ちらりとおまえらが女性の顔を見たとき、その女性が卒業写真の中にあったかつての予坂梨世にそっくりだったことに気付いた。射命丸は彼女が自殺したと噂されていた予坂梨世だと感じ、彼女が自殺していなかったことに気が付いて安心した。ということで《SAN》値回復だ。
「なるほどそういうことでしたか……って凄い情報くれませんでしたか?」
「まさかのご本人登場か。いやもしかしたら予坂さんの縁者かもしれない。ここは本人かどうかを確認するベきだ。というわけで俺はその女性に声をかけるぞ。予坂さん? もしかして予坂梨世さんですか? と訊ねよう」
遊星が女性に声をかけると、女性は戸惑ったような顔をする。だがおまえたちを少し見て僅かに微笑んだ。

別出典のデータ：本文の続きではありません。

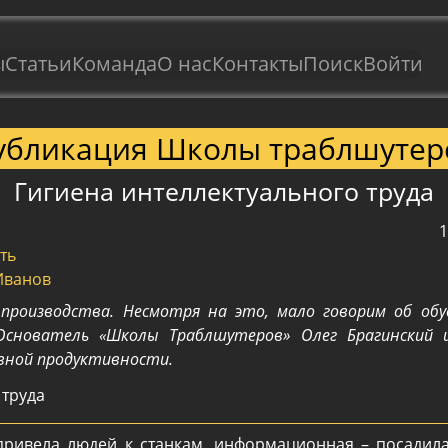
ы
Статьи
Команда
О нас
Контакты
Поиск
Войти
убликация Школы траблшутер
Гигиена интеллектуального труда
1
ть
Иванов
производства. Несмотря на это, мало говорим об обу
Основатель «Школы Траблшутеров» Олег Брагинский 
вной продуктивности.
ивела людей к станкам, информационная – посадил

「ええ、私は予坂梨世よ。君たちはあの学校の生徒さんよね。その制服、16年前と何も変わらない。懐かしいわ」
「本人確認完了だ。間違いないな」
「でもなんで本人がこんなところに来たのかしらね」
ああ、それなら本人が喋ってくれるよ。おまえさんたちの制服を見て懐かしんでいた彼女は優しい眼差しを向けながら続けた。
「ねぇ、もしかしてあなた達が私のことを調べている学生さんかしら?」
「……この口ぶりからして、私たちが彼女について調べていたことを知っていたみたいですね」
「素直に認めた方がいいんじゃないか?」
「そうね。ここは誠実な態度で臨むべきだわ。はい、そうです。私たちは訳有って、あなたのことを調べていました。勝手なことをして舞い、申し訳ありません。と頭を下げるわ」
「私も頭を下げます」
「当然俺も下げる」
おまえさんたちが頭を下げると、予坂さんは軽く笑いながら手を振りながら大丈夫大丈夫と言ってくる。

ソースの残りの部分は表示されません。